Here's how the algorithm would work step-by-step:

  1. Imagine you have a range of numbers to guess from.
  2. Think about what would happen if you guessed a specific number.
  3. If you guess right, great, you're done! But what if you're wrong?
  4. If you're wrong, you'll need to guess either higher or lower, and you'll have to pay for your incorrect guess.
  5. The goal is to pick a first guess such that, no matter whether you need to go higher or lower, the remaining cost is as small as possible.
  6. Consider each number in the range as a potential first guess.
  7. For each potential first guess, figure out the maximum cost you might have to pay if you're wrong (either by going higher or lower).
  8. Pick the number that has the smallest of these maximum costs. This minimizes the worst case scenario.
  9. Use a method where you solve smaller subproblems and store those answers to build up to the final answer. For example, calculate how much it would cost if the range was only 1 to 2, then 1 to 3, and so on.
  10. The answer is the minimum cost you figured out using this bottom-up approach.

Code Implementation

def get_money_amount(maximum_number) -> int:
    dp_table = [[0] * (maximum_number + 1) for _ in range(maximum_number + 1)]

    for length in range(2, maximum_number + 1):
        for start in range(1, maximum_number - length + 2):
            end = start + length - 1
            dp_table[start][end] = float('inf')

            # Try each number in range as a guess
            for guess in range(start, end):

                # Minimize the worst-case scenario
                cost = guess + max(dp_table[start][guess - 1], dp_table[guess + 1][end])
                dp_table[start][end] = min(dp_table[start][end], cost)

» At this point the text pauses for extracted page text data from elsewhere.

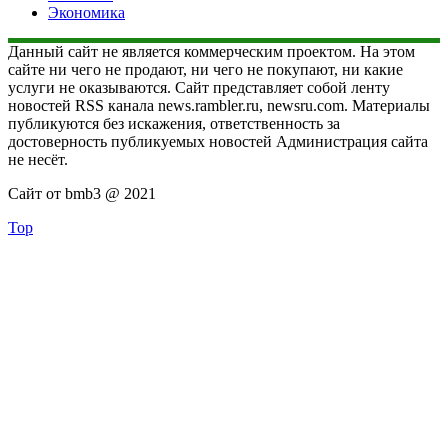
Экономика
Данный сайт не является коммерческим проектом. На этом
сайте ни чего не продают, ни чего не покупают, ни какие
услуги не оказываются. Сайт представляет собой ленту
новостей RSS канала news.rambler.ru, newsru.com. Материалы
публикуются без искажения, ответственность за
достоверность публикуемых новостей Администрация сайта
не несёт.
Сайт от bmb3 @ 2021
Top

    # The result is stored in the top-right corner of the table.
    return dp_table[1][maximum_number]

Big(O) Analysis

Time Complexity
O(n^3)The algorithm employs dynamic programming to solve the problem. It iterates through all possible subranges of the input range [1, n]. The outer loops consider all possible lengths of subranges, leading to approximately n iterations. For each subrange, it iterates through all possible guess numbers within that subrange. For each possible guess, it considers the maximum cost of the two subproblems (guessing higher or lower). This innermost operation takes constant time, but is nested within the two range loops, so overall we have roughly n * n * n operations. Therefore, the time complexity is O(n^3).
Space Complexity
O(N^2)The described dynamic programming approach stores intermediate results for subproblems to avoid redundant calculations. Specifically, it builds a table (often called 'dp') where dp[i][j] stores the minimum cost to guess the number within the range [i, j]. This table has dimensions N x N, where N is the upper bound of the initial range. Therefore, the auxiliary space used to store the dynamic programming table is proportional to N squared.

Edge Cases

n = 1 (Only one number to guess)
How to Handle:
The cost is zero as you automatically guess the number.
n = 2 (Two numbers to guess)
How to Handle:
The optimal guess is 1, with a maximum cost of 1 if incorrect.
n = 0 (Invalid input)
How to Handle:
Return 0 as there is no range to guess from.
Large n, causing potential stack overflow with naive recursion
How to Handle:
Use dynamic programming (memoization) to avoid recomputation and limit recursion depth.
Integer overflow when calculating the cost (mid + i)
How to Handle:
Use long data types to prevent integer overflow during cost calculations, especially with large n.
The algorithm is inefficient for very large n
How to Handle:
Ensure that the dynamic programming approach is implemented correctly to achieve optimal time complexity O(n^2).
The minimum value is chosen every time
How to Handle:
The DP approach should consider all possible guesses and choose the one minimizing the worst-case cost.
Input 'n' as a negative number
How to Handle:
Return 0, throw an exception, or handle negative inputs based on problem constraints.